The shadows of the ridge they had been climbing stretched a long way across the plain. Beyond those shadows the land was gold, a hazy, reddish, wintry gold, dimly streaked and mottled with courses of distant streams and the bulk of low hills or ringtree groves. Far across that plateau, at the very edge of the eyes’ reach, mountains rose against the tremendous, colorless, windy sky.
“How far?” someone asked.
“A hundred kilometers to the foothills, maybe.”
“They’re big … .”
“Like the ones we saw in the north, over Lake Serene.”
“It may be the same range. It ran southeastward.”
“That plain is like the sea, it goes on and on.”
“It’s cold up here!”
“Let’s get down over the summit, out of the wind.”
Long after the high plains had sunk into gray, the keen small edge of sunlit ice burned there at the edge of vision in the east. It whitened and faded; the stars came out, thick in the windy blackness, all the constellations, all the bright cities that were not their home.

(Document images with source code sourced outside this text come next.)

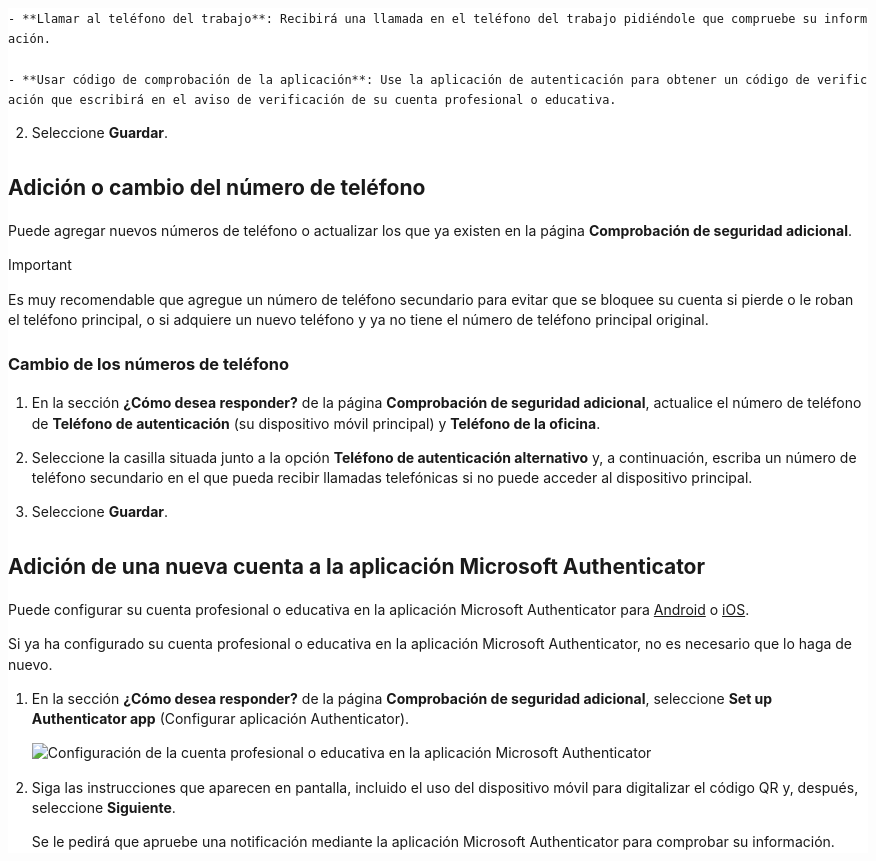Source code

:     - **Llamar al teléfono del trabajo**: Recibirá una llamada en el teléfono del trabajo pidiéndole que compruebe su información.

    - **Usar código de comprobación de la aplicación**: Use la aplicación de autenticación para obtener un código de verificación que escribirá en el aviso de verificación de su cuenta profesional o educativa.

2. Seleccione **Guardar**.

## <a name="add-or-change-your-phone-number"></a>Adición o cambio del número de teléfono

Puede agregar nuevos números de teléfono o actualizar los que ya existen en la página **Comprobación de seguridad adicional**.

>[!Important]
>Es muy recomendable que agregue un número de teléfono secundario para evitar que se bloquee su cuenta si pierde o le roban el teléfono principal, o si adquiere un nuevo teléfono y ya no tiene el número de teléfono principal original.

### <a name="to-change-your-phone-numbers"></a>Cambio de los números de teléfono

1. En la sección **¿Cómo desea responder?** de la página **Comprobación de seguridad adicional**, actualice el número de teléfono de **Teléfono de autenticación** (su dispositivo móvil principal) y **Teléfono de la oficina**.

1. Seleccione la casilla situada junto a la opción **Teléfono de autenticación alternativo** y, a continuación, escriba un número de teléfono secundario en el que pueda recibir llamadas telefónicas si no puede acceder al dispositivo principal.

1. Seleccione **Guardar**.

## <a name="add-a-new-account-to-the-microsoft-authenticator-app"></a>Adición de una nueva cuenta a la aplicación Microsoft Authenticator

Puede configurar su cuenta profesional o educativa en la aplicación Microsoft Authenticator para [Android](https://play.google.com/store/apps/details?id=com.azure.authenticator) o [iOS](https://apps.apple.com/app/microsoft-authenticator/id983156458).

Si ya ha configurado su cuenta profesional o educativa en la aplicación Microsoft Authenticator, no es necesario que lo haga de nuevo.

1. En la sección **¿Cómo desea responder?** de la página **Comprobación de seguridad adicional**, seleccione **Set up Authenticator app** (Configurar aplicación Authenticator).

    ![Configuración de la cuenta profesional o educativa en la aplicación Microsoft Authenticator](./media/multi-factor-authentication-end-user-manage-settings/mfa-security-verification-page-auth-app.png)

1. Siga las instrucciones que aparecen en pantalla, incluido el uso del dispositivo móvil para digitalizar el código QR y, después, seleccione **Siguiente**.

    Se le pedirá que apruebe una notificación mediante la aplicación Microsoft Authenticator para comprobar su información.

Wild bog-rice grew thick by the streams of the plateau; they lived on that during the eight days of their crossing. The Iron Hills shrank behind them, a wrinkled rusty line drawn down the west. The plain was alive with coneys, a longer-legged breed than those of the coastal forests; the riverbanks were pocked and hollowed with their warrens, and when the sun was out the coneys came out, and sat in the sun, and watched the people pass with tranquil, uninterested eyes.
“You’d have to be a fool to starve here,” Holdfast said, watching Italia lay her snares near a glittering, stony ford.
But they went on. The wind blew bitter on that high, open land, and there was no wood to build with, or to burn. They went on until the land began to swell, rising toward the foothills of the mountains, and they came to a big river, south-running, which Andre the map maker named the Grayrock. To cross it they must find a ford, which looked unlikely, or build rafts. Some were for crossing, putting that barrier too behind them. Others were for turning south again and going on along the west bank of the river. While they deliberated, they set up their first stopping-place camp. One of the men had hurt his foot in a fall, and there were several other minor injuries and troubles; their footgear needed mending; they were all weary, and needed a few days’ rest. Th
ey put up shelters of brushwood and thatchleaf, the first day. It was cold, with gathering clouds, though the bitter wind did not blow here. That night the first snow fell.
It seldom snowed at Songe Bay; never this early in the winter. They were no longer in the soft climate of the western coast. The coastal hills, the badlands, and the Iron Hills caught the rain that came in on the west winds off the sea; here it would be dryer, but colder.
The great range toward which they had been walking, the sharp heights of ice, had seldom been visible while they crossed the plain, snowclouds hiding all but the blue foothills. They were in those foothills now, a haven between the windy plain and the stormy peaks. They had entered a narrow stream valley which wound and widened till it opened out on the broad, deep gorge of the Grayrock. The valley floor was forested, mostly with ringtrees and a few thick stands of cottonwools, but there were many glades and clearings among the trees. The hills on the north side of the valley were steep and craggy, sheltering the valley and the lower, open, southern slopes. It was a pleasant place. They had all felt at ease there, putting up their shelters, the first day. But in the morning the glades were white, and under the ringtrees, though the bronze foliage had kept the light snow off, every stone and leaf of withered grass sparkled with thick frost. The people huddled up to the fires to thaw out before they could go gather more firewood.